Charly García dijo: “Hicimos un festival por la paz y nuestro mensaje fue ‘paz, algo de paz, ¡no nos maten más, loco!’”. Representa a la posición más numerosa: aquella que reivindica la militancia pacifista que, por momentos, tuvo el evento. En la otra vereda, Rubén Rada reconoció sin vueltas que “muchos de nosotros sentimos que estuvimos colaborando con los militares”. Mientras que León Gieco (casi que la figura simbólica del evento a la fuerza de “Solo le pido a Dios”, compuesto en realidad cuatro años antes, en ocasión del conflicto con Chile por el canal Beagle), fue más autocrítico: “Haber participado del festival fue un error”. Pil Chalar, de Los Violadores, opinó desde afuera que “de tan fraternal, el evento terminó siendo fratricida”. Un mito dice que su banda y Virus se negaron a participar, aunque la primera nunca fue invitada y la segunda se bajó a último momento acusando la lesión de su baterista, tal como explicó el propio Federico Moura en los camarines de Obras.

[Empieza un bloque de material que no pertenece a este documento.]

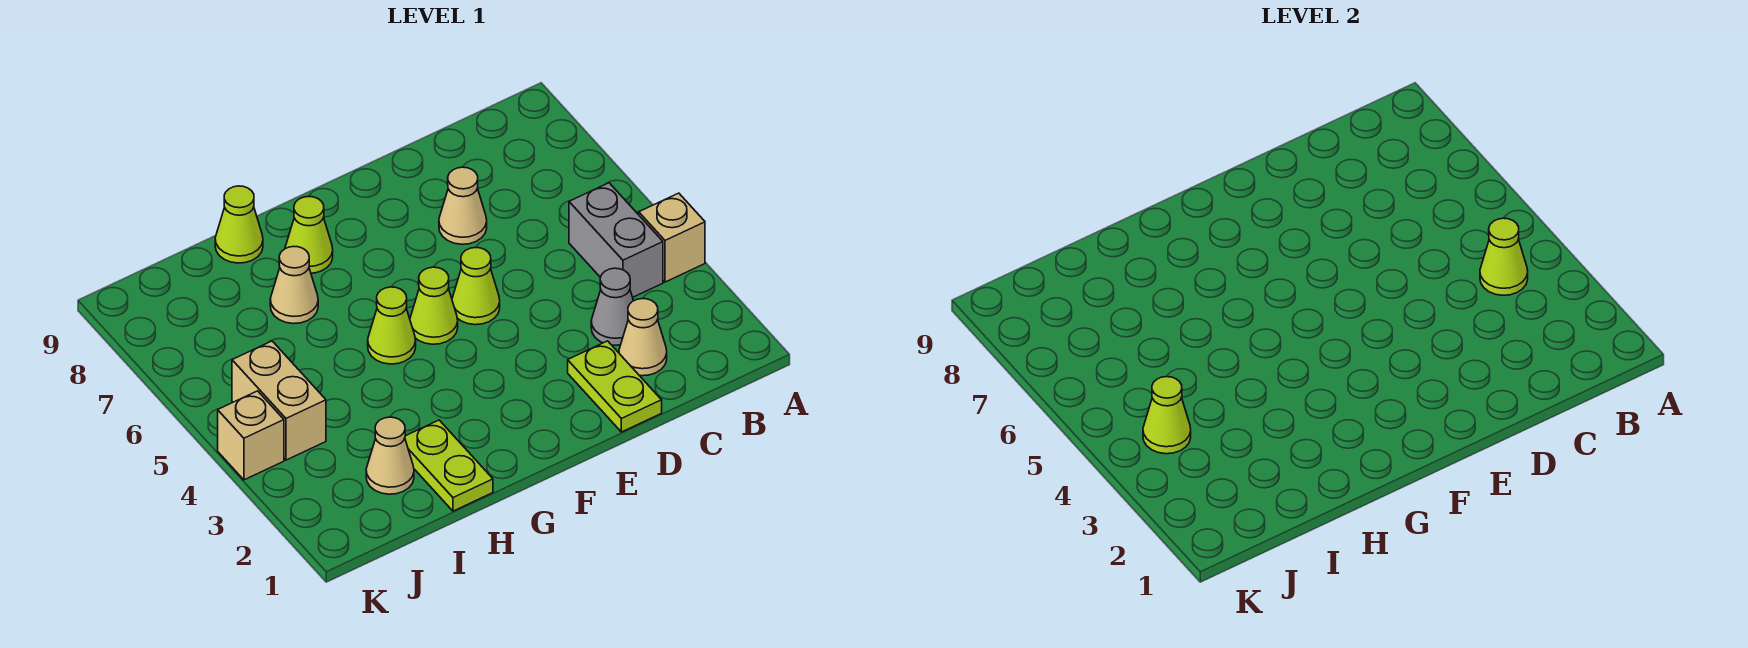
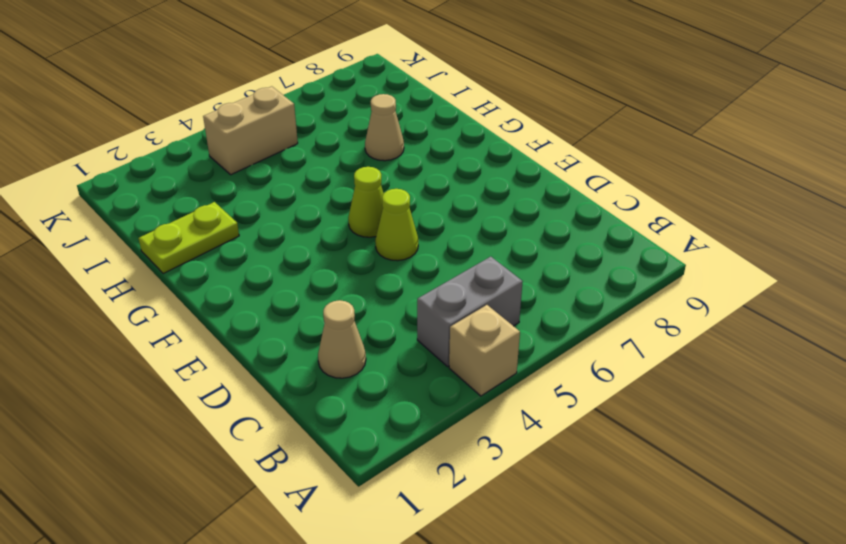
none -> grey cone C3 level 1
none -> lime plate D1:D2 level 1
none -> tan cone D7 level 1

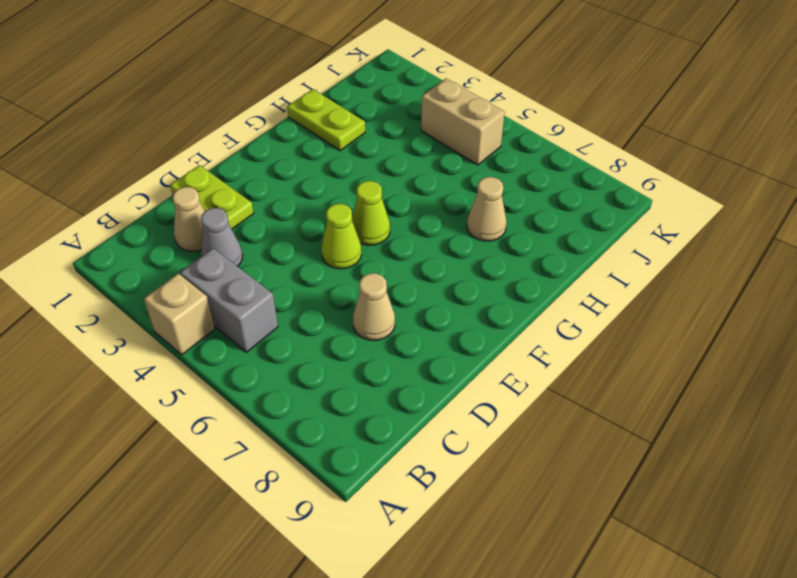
none -> lime cone G5 level 1
none -> lime cone G8 level 1
none -> lime cone H9 level 1

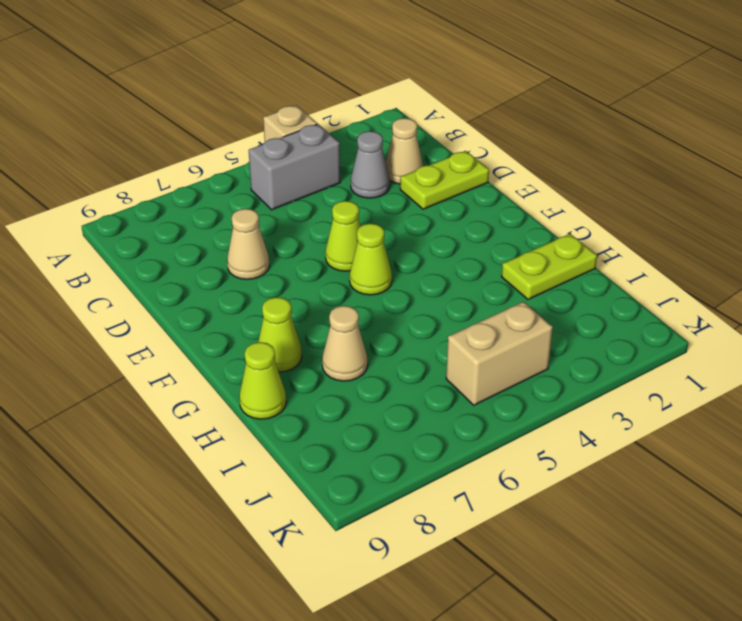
none -> lime cone G5 level 1
none -> tan cone I2 level 1
none -> tan brick K4 level 1

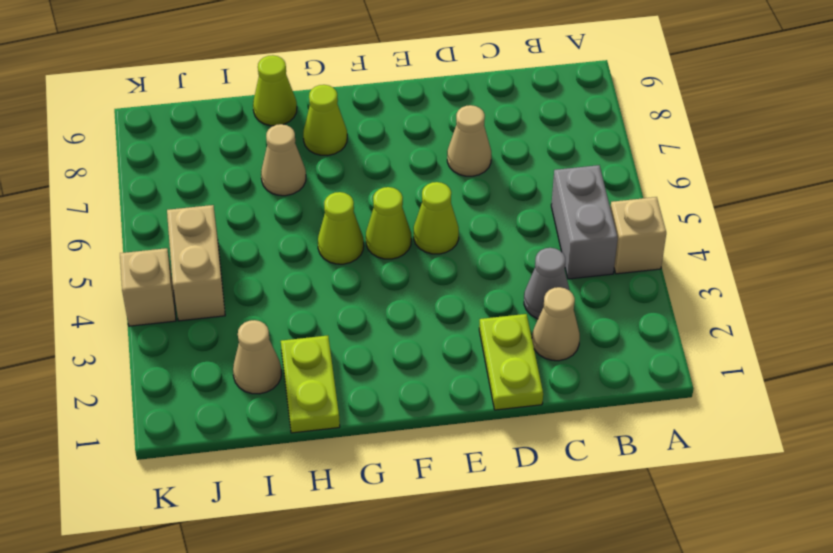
none -> lime cone B4 level 2
none -> lime cone J4 level 2

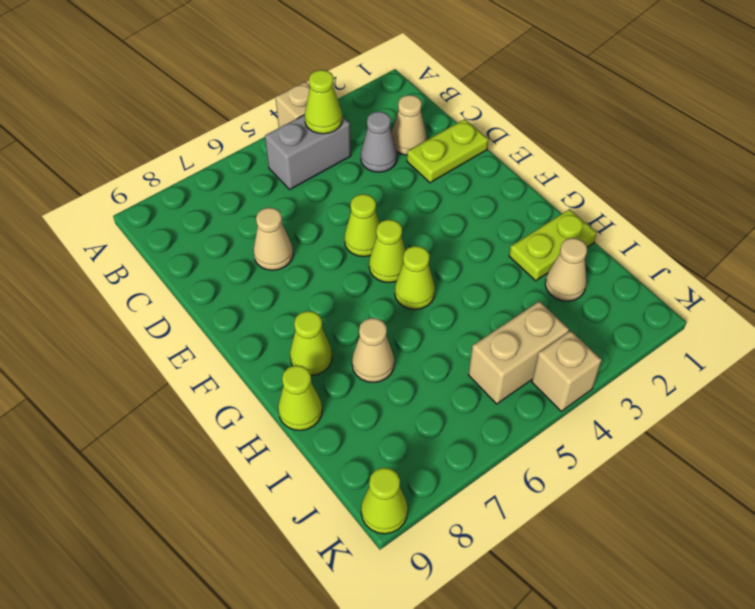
lime cone K9 level 1 -> lime cone J4 level 2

Un mes después del festival, el gobierno militar firmó su rendición y aceptó la derrota en esa guerra que había iniciado el 2 de abril de 1982 antes contra una de las potencias militares más importantes de la historia de la Humanidad. Pero el rock ya había iniciado su irrefrenable curva de instalación popular como manifestación masiva e industria cultural. Así lo demostraron el fuerte incremento de discos vendidos (ese año Juan Carlos Baglietto alcanzó el récord de 70 mil copias con “Tiempos difìciles”), la vuelta de megafestivales de la mano del B.A.Rock, el arribo a los estadios de fútbol con Charly García y su estreno solista en la cancha de Ferro, y las inmejorables condiciones que artistas como Los Abuelos de la Nada, Los Helicópteros, Gustavo Santaolalla solista, Pedro Aznar, Suéter, Miguel Mateos/Zas, Los Twist, Memphis La Blusera, La Torre con Patricia Sosa y V8, entre otros, tuvieron para grabar sus discos debut entre lo que restaba de 1982 y todo 1983.

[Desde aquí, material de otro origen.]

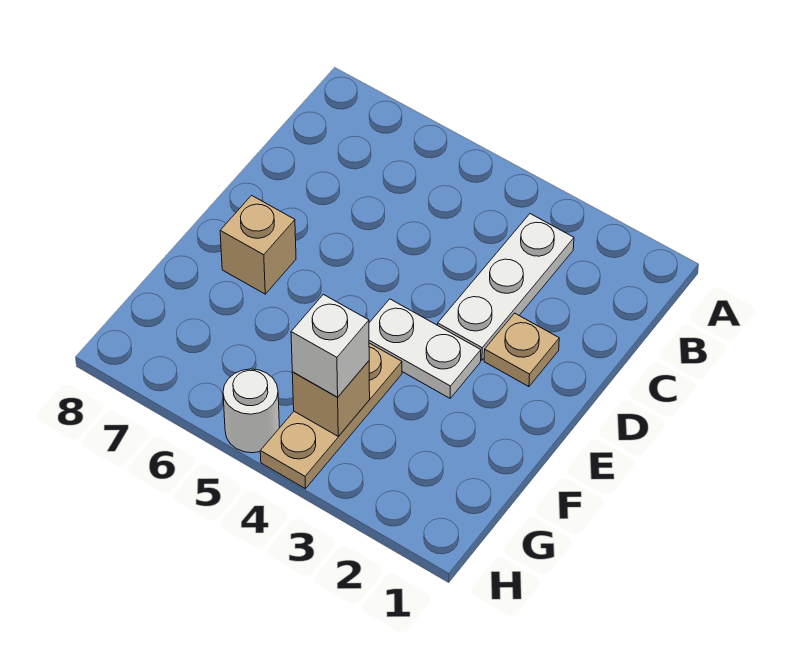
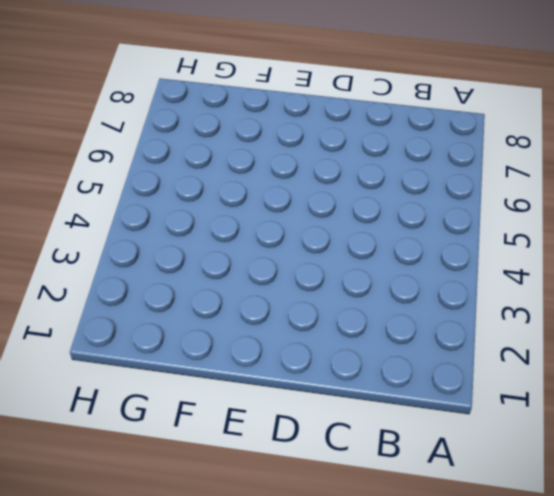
none -> white plate B3:D3 level 1
none -> tan plate D2 level 1

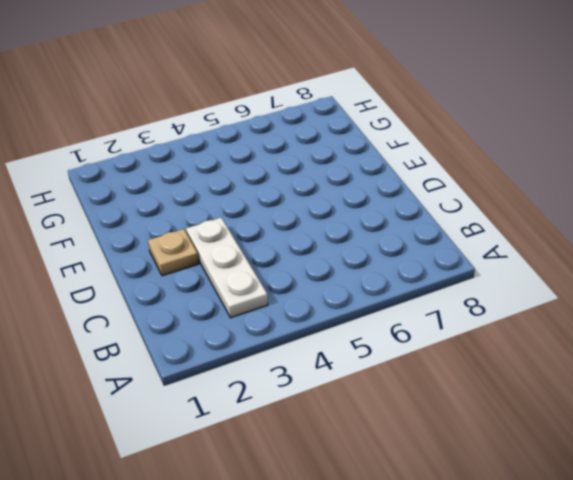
none -> white plate E3:E4 level 1
none -> tan brick E7 level 1

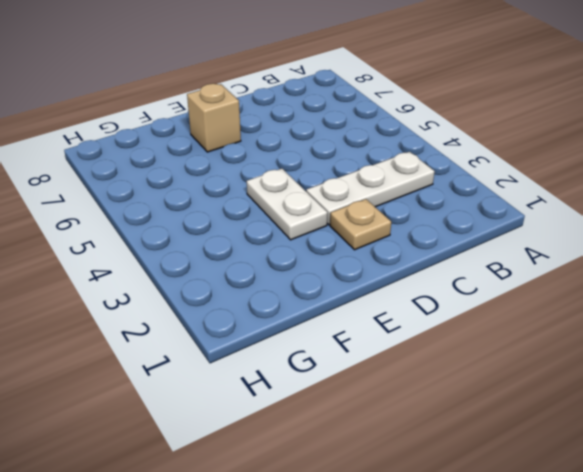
none -> tan plate F4:H4 level 1
none -> white round brick H5 level 1

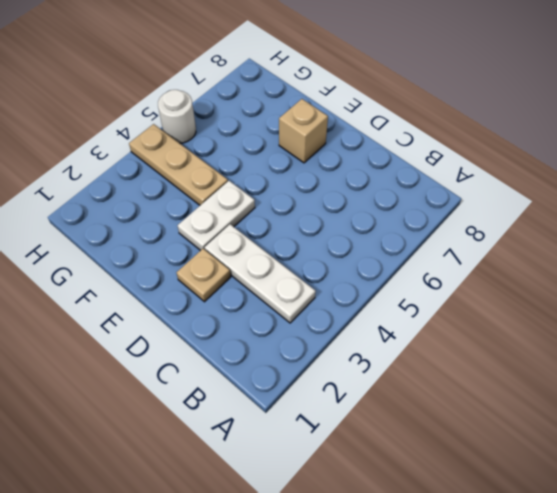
none -> tan brick G4 level 2
none -> white brick G4 level 3

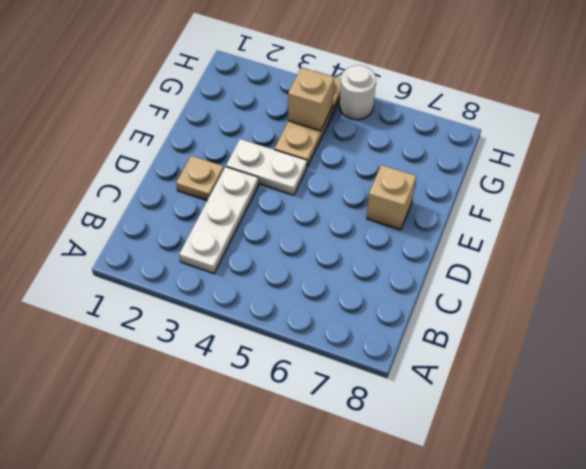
none -> white brick G4 level 3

Tantísimos años después nos seguimos preguntando si la cultura rock argentina eligió la trinchera correcta en ese asunto. Si fue funcional o si en verdad se valió de dispositivos funcionales para inscribir sus propios relatos. Y más aún: si la centralidad narrativa del evento la ocupó la apología a la guerra o, por el contario, el llamado a la paz. Lo que nadie pudo negar, en cambio, era lo evidente: a partir de ese entonces el rock nacional se instituyó definitivamente ya no solo como un estilo musical o un fenómeno cultural, sino como un sujeto político. Incluso --y principalmente-- todo aquel que se precie de no serlo.